* LISTED ENTRIES
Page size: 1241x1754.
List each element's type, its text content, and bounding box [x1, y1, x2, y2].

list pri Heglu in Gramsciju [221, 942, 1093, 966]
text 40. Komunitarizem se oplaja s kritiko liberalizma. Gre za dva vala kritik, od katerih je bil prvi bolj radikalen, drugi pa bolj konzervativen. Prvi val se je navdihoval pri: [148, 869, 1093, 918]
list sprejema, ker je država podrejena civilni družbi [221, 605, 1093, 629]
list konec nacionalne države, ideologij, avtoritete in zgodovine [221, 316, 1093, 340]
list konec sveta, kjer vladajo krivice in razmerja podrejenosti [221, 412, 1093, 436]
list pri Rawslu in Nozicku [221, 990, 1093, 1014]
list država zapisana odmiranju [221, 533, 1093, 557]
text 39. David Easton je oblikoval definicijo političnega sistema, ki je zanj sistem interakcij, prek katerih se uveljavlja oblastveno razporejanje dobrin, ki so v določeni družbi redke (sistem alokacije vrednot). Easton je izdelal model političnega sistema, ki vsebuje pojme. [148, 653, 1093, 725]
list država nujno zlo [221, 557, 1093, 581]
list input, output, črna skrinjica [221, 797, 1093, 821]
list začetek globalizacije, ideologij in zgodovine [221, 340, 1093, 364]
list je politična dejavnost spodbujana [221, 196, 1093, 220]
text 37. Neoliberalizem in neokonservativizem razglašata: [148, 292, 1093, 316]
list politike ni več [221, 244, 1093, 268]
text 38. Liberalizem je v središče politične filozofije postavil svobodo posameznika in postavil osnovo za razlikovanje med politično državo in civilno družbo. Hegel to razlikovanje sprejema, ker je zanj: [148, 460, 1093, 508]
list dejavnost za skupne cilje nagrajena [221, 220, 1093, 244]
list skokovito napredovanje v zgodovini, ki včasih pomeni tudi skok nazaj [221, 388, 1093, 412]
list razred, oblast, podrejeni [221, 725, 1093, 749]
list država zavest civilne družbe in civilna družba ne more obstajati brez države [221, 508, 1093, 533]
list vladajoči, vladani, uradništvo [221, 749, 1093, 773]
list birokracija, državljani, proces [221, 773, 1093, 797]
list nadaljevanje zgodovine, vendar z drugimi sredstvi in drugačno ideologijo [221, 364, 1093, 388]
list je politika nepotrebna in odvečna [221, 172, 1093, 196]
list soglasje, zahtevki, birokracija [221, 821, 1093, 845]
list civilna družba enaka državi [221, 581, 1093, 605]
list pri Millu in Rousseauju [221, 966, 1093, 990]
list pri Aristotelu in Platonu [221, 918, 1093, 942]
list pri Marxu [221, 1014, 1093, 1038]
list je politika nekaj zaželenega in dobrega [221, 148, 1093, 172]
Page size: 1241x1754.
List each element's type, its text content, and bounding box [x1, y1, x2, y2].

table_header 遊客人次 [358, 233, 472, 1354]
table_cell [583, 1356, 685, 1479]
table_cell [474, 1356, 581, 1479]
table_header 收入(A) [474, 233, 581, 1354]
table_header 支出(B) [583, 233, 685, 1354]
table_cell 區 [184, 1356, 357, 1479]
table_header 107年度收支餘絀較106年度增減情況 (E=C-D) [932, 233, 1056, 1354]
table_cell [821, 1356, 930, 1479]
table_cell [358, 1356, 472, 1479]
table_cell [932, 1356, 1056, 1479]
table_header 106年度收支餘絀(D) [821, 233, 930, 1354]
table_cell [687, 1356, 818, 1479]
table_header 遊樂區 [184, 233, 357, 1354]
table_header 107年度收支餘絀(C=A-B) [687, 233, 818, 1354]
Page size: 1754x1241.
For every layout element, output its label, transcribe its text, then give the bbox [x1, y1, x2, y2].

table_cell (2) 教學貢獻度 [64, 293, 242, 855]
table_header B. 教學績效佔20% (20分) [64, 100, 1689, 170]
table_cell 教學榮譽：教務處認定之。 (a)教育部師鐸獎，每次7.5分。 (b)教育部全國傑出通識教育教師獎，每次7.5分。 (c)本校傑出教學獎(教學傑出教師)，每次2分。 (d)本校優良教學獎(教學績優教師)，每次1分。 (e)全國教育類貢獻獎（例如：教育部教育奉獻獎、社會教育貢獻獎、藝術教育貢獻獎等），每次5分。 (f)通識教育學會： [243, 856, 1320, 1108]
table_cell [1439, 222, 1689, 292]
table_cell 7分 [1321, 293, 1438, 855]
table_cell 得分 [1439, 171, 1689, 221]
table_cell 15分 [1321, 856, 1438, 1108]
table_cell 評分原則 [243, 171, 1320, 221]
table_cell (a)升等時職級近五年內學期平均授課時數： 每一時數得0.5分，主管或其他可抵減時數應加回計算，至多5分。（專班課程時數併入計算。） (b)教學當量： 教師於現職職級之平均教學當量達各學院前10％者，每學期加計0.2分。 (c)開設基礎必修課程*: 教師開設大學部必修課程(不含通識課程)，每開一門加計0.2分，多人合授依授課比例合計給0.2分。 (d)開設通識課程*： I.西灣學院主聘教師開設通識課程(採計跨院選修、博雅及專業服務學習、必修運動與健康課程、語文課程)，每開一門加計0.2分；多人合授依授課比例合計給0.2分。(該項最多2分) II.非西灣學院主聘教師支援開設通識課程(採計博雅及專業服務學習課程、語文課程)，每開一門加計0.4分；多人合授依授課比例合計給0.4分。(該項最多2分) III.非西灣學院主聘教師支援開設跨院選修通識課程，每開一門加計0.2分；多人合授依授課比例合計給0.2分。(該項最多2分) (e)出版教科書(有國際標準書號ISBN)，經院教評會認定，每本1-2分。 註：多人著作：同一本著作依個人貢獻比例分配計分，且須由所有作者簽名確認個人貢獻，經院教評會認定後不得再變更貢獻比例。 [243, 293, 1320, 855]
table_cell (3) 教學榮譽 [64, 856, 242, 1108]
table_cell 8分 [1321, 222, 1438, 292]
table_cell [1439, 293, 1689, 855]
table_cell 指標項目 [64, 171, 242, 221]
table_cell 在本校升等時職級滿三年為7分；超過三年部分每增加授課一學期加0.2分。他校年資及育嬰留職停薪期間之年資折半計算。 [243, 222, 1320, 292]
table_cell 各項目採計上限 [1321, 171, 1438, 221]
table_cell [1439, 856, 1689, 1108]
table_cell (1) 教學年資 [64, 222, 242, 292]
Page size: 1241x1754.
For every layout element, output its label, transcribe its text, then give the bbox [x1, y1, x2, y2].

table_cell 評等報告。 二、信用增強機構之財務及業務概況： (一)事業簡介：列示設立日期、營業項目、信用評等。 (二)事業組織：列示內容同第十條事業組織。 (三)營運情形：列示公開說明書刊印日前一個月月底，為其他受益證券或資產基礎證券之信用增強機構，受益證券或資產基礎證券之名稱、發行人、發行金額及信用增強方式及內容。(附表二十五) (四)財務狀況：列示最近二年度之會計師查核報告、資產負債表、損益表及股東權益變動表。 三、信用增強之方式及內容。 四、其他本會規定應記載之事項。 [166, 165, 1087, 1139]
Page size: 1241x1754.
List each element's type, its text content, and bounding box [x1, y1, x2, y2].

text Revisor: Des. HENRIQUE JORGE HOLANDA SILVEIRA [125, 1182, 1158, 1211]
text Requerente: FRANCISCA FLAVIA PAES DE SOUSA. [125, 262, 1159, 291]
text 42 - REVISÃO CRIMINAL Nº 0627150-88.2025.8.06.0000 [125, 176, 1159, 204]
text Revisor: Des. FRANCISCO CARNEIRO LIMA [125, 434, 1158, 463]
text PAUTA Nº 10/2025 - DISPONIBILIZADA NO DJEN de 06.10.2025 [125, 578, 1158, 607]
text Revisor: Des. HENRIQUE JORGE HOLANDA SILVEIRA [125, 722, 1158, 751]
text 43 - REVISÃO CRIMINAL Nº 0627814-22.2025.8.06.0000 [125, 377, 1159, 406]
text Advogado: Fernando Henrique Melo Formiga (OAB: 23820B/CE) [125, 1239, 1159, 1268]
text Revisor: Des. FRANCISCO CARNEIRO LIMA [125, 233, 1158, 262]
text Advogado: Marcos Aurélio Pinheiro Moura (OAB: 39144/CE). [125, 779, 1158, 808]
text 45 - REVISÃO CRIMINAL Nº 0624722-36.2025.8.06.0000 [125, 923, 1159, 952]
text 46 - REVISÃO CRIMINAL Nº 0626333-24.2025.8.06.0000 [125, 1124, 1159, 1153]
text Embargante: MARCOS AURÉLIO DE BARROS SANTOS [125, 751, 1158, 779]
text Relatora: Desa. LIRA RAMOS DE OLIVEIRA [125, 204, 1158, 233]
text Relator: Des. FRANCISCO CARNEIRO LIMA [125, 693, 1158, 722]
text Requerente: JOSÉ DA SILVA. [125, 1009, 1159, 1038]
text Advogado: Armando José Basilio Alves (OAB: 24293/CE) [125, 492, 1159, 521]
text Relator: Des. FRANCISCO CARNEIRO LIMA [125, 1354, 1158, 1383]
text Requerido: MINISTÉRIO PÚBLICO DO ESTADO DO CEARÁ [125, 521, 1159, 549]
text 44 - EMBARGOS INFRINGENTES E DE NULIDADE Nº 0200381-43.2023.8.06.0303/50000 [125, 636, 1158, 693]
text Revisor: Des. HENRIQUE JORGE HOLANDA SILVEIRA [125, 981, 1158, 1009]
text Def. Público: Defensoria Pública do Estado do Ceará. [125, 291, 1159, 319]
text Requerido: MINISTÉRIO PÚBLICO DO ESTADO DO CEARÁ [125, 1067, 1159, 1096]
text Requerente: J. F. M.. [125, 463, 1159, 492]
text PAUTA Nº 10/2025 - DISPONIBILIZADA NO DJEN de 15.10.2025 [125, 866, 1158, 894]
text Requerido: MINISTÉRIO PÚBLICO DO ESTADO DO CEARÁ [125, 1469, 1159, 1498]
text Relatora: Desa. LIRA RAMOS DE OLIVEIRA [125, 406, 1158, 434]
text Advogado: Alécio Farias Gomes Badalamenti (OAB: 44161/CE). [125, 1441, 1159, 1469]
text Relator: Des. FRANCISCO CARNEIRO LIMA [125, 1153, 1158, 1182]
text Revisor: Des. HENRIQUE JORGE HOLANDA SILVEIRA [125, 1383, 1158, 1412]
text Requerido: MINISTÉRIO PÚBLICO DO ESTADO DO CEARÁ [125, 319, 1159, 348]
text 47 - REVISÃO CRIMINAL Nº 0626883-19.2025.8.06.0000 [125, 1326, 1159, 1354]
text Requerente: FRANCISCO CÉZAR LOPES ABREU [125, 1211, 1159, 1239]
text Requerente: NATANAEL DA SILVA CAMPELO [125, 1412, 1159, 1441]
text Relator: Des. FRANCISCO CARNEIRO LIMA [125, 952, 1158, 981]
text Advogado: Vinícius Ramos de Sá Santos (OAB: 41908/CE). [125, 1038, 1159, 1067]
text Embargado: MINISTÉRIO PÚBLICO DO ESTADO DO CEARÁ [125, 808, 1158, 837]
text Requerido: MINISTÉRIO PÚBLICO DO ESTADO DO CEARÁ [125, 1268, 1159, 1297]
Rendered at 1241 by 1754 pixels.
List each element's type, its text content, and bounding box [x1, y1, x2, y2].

* THE REQUEST
How many lines of the data above contain the string "civilna", matching case exactly? Give only the number.

* EXERCISE OUTPUT
2